## Exercise inputs
▼
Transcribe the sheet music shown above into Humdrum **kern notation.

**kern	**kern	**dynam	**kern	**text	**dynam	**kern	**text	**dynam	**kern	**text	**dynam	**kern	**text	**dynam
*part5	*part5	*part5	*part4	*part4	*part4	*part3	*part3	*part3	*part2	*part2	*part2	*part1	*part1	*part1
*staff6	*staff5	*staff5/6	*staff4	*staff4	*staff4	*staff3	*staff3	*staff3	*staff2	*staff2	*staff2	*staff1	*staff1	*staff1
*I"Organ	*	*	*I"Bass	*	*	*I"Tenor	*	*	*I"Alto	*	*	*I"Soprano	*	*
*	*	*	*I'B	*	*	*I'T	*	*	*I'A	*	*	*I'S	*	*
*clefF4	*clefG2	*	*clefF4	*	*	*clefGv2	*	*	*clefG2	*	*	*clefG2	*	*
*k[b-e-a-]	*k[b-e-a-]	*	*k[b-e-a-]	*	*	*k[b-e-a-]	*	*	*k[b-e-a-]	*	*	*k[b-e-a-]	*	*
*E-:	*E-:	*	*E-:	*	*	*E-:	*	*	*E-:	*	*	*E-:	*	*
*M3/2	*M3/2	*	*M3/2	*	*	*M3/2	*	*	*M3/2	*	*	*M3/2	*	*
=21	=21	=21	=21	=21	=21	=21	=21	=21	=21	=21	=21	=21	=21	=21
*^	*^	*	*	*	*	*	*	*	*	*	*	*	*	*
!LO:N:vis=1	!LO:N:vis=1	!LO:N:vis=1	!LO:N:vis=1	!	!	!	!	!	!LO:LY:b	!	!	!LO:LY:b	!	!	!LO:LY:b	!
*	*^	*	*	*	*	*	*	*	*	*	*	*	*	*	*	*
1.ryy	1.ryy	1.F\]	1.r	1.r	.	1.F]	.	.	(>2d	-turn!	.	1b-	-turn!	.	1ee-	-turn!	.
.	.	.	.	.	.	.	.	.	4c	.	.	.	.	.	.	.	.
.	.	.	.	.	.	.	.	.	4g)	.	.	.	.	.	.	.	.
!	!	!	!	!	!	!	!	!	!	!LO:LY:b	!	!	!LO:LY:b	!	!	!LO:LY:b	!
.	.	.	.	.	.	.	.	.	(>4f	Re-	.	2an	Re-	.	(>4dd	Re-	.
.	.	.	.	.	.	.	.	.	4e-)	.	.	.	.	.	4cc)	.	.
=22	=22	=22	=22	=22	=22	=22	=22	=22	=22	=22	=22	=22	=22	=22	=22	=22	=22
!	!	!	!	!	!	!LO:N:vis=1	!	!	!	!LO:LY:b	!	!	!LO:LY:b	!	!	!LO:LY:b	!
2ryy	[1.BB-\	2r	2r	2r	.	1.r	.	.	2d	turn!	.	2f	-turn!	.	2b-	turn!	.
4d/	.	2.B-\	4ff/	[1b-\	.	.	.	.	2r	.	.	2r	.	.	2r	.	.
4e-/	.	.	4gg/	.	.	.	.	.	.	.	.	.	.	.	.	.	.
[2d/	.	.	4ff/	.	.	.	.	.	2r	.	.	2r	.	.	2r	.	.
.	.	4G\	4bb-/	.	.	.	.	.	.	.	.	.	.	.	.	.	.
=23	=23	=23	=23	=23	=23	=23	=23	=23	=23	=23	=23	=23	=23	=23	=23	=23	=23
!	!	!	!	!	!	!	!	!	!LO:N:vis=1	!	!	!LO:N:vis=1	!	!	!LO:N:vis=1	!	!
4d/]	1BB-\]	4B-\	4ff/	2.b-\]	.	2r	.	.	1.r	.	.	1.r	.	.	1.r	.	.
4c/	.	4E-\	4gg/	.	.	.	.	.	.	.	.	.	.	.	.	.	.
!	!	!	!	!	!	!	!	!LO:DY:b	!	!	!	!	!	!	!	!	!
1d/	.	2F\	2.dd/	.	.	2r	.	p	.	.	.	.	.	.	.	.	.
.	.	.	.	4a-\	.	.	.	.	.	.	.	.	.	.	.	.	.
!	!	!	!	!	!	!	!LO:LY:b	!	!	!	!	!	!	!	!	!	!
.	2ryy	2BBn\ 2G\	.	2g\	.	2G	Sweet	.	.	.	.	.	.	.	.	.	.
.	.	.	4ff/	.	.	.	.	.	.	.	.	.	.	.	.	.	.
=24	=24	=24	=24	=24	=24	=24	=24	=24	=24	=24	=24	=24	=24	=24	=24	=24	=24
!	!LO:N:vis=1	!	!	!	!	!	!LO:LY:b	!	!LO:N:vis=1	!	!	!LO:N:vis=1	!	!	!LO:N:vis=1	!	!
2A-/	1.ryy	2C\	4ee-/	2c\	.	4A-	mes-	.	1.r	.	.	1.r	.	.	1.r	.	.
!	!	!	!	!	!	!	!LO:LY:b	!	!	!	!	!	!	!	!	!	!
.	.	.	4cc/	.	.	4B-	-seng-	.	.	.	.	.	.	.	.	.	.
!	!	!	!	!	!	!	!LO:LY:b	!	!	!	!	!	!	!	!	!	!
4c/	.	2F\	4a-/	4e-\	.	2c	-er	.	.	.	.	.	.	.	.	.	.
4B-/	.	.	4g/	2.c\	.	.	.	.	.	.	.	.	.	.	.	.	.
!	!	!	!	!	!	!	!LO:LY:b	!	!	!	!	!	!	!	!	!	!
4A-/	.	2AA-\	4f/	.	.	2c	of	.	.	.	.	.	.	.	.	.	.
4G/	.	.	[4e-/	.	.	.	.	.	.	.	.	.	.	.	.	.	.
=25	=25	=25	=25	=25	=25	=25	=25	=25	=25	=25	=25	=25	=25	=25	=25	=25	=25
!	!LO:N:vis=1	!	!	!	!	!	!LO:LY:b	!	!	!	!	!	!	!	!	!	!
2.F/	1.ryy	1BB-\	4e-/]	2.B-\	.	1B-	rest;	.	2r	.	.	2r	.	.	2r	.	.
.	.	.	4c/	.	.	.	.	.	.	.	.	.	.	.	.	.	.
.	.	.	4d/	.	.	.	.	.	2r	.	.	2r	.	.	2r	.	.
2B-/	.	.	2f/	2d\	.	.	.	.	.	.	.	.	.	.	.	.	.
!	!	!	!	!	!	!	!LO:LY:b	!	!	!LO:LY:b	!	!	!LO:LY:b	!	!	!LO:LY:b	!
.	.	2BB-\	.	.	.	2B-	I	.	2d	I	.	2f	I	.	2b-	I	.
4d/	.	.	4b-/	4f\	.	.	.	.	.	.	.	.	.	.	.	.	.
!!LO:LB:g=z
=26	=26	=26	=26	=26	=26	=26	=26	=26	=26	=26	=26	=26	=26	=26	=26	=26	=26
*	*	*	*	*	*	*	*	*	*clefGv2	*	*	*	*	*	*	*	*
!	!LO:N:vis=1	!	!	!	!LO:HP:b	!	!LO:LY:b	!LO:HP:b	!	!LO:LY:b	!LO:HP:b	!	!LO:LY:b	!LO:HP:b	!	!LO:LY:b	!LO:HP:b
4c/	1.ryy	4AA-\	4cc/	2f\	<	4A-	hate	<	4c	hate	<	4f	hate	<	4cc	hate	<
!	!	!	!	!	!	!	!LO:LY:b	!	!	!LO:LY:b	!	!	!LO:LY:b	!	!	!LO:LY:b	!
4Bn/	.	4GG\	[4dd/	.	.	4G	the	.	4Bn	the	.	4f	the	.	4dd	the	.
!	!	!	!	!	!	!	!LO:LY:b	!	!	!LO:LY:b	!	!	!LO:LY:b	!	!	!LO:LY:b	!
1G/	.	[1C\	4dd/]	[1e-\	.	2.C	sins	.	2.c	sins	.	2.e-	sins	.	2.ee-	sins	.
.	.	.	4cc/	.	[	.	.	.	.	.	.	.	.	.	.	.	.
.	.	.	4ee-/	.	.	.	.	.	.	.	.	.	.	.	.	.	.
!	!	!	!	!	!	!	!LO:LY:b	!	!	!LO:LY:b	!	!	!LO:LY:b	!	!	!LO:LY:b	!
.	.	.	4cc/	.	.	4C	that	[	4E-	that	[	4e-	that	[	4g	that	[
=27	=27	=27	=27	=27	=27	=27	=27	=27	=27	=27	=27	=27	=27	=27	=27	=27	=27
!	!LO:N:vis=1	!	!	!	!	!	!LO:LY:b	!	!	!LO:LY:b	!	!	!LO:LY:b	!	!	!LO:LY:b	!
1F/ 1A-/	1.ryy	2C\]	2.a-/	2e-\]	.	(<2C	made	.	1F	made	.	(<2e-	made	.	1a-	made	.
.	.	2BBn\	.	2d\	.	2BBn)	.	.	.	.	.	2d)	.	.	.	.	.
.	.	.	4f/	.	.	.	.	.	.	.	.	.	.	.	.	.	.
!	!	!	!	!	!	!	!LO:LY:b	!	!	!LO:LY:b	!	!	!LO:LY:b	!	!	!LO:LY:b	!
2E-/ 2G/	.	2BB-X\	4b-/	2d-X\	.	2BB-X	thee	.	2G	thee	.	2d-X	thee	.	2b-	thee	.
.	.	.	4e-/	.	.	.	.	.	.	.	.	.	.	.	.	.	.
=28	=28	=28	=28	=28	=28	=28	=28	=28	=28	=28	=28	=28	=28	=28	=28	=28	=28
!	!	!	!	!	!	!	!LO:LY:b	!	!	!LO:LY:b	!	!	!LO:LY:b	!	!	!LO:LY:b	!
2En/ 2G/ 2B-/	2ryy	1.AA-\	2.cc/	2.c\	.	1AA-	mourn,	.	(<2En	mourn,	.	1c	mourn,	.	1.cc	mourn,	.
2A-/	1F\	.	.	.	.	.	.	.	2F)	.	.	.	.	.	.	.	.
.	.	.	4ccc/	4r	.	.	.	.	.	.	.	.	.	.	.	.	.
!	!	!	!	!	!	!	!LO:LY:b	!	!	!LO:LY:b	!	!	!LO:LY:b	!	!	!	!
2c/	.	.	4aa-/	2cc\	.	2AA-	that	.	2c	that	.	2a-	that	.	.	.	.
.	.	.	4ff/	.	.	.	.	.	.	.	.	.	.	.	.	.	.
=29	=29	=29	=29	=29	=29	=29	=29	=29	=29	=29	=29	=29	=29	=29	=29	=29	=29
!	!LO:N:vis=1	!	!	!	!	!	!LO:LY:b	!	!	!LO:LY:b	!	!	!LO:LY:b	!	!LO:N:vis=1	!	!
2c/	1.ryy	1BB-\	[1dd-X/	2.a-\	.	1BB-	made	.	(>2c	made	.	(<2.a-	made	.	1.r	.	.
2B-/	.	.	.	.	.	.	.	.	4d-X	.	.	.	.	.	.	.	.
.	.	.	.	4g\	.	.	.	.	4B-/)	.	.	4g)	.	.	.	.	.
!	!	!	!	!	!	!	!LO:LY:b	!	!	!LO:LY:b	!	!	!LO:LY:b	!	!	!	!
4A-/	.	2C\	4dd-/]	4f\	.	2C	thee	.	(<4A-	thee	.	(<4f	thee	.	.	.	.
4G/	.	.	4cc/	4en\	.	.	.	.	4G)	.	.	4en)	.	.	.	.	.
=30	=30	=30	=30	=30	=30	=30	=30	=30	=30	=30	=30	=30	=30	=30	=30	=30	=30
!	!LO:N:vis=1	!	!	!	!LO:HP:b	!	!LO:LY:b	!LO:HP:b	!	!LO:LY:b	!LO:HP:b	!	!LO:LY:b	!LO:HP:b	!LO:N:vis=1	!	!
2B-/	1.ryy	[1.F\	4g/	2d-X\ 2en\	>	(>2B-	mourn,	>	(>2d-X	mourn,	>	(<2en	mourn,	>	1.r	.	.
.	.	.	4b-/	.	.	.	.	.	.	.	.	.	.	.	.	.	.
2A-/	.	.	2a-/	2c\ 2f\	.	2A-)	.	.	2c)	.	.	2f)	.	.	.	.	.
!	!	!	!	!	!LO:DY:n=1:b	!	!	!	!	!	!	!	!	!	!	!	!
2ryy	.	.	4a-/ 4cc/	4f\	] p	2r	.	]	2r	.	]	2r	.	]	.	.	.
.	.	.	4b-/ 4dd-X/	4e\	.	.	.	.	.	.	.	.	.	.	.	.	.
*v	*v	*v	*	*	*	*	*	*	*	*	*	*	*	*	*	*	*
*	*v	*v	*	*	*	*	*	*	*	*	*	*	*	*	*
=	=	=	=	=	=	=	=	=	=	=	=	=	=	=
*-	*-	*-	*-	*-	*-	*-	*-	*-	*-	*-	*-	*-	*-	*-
▲
## Stated exercise
State how many lines of the data above contain the string "that", treating uppercase and lowercase as distinct. Give only the number.

## Exercise output
2